> _Instruction_
In the rows below, replace "city" with "town" and reproduce every line with nothing else changed. Omit the pictures from your answer.

---+---

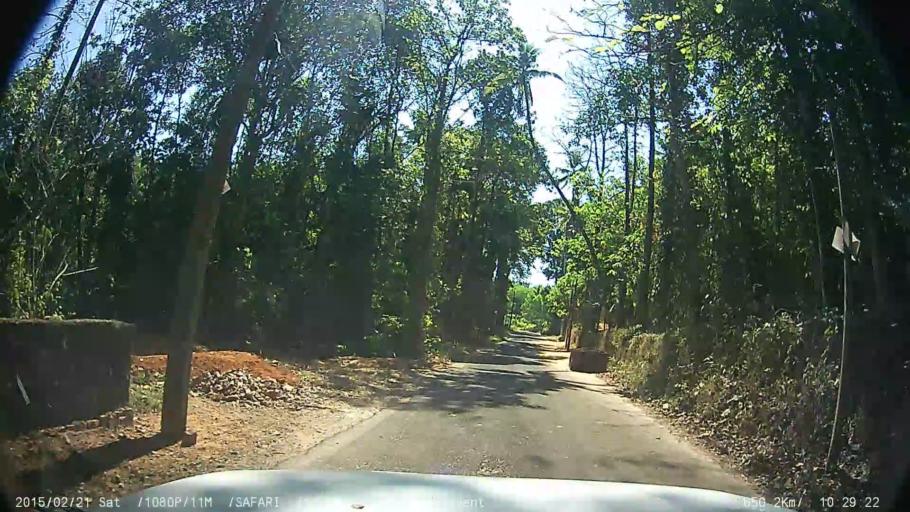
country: IN
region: Kerala
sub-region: Kottayam
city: Palackattumala
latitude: 9.8559
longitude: 76.6964
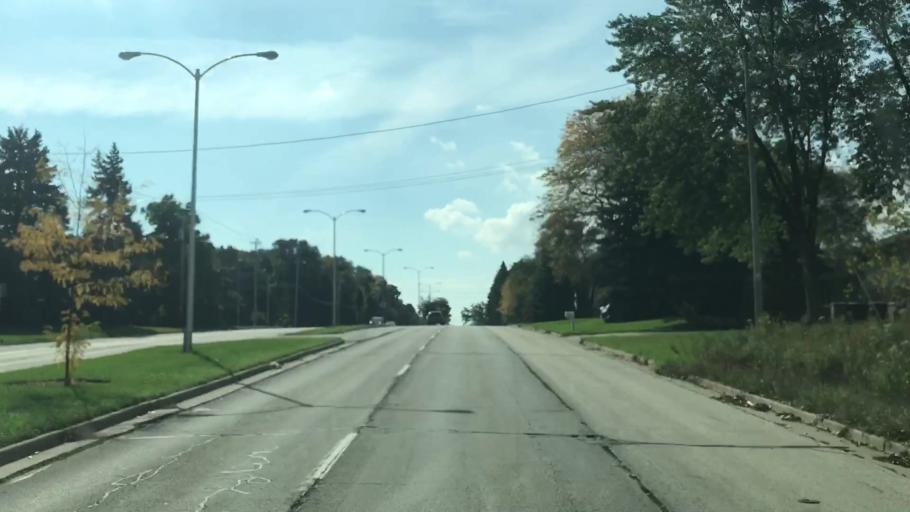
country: US
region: Wisconsin
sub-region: Waukesha County
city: Butler
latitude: 43.1567
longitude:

---+---

> _Complete response_
country: IN
region: Kerala
sub-region: Kottayam
town: Palackattumala
latitude: 9.8559
longitude: 76.6964
country: US
region: Wisconsin
sub-region: Waukesha County
town: Butler
latitude: 43.1567
longitude:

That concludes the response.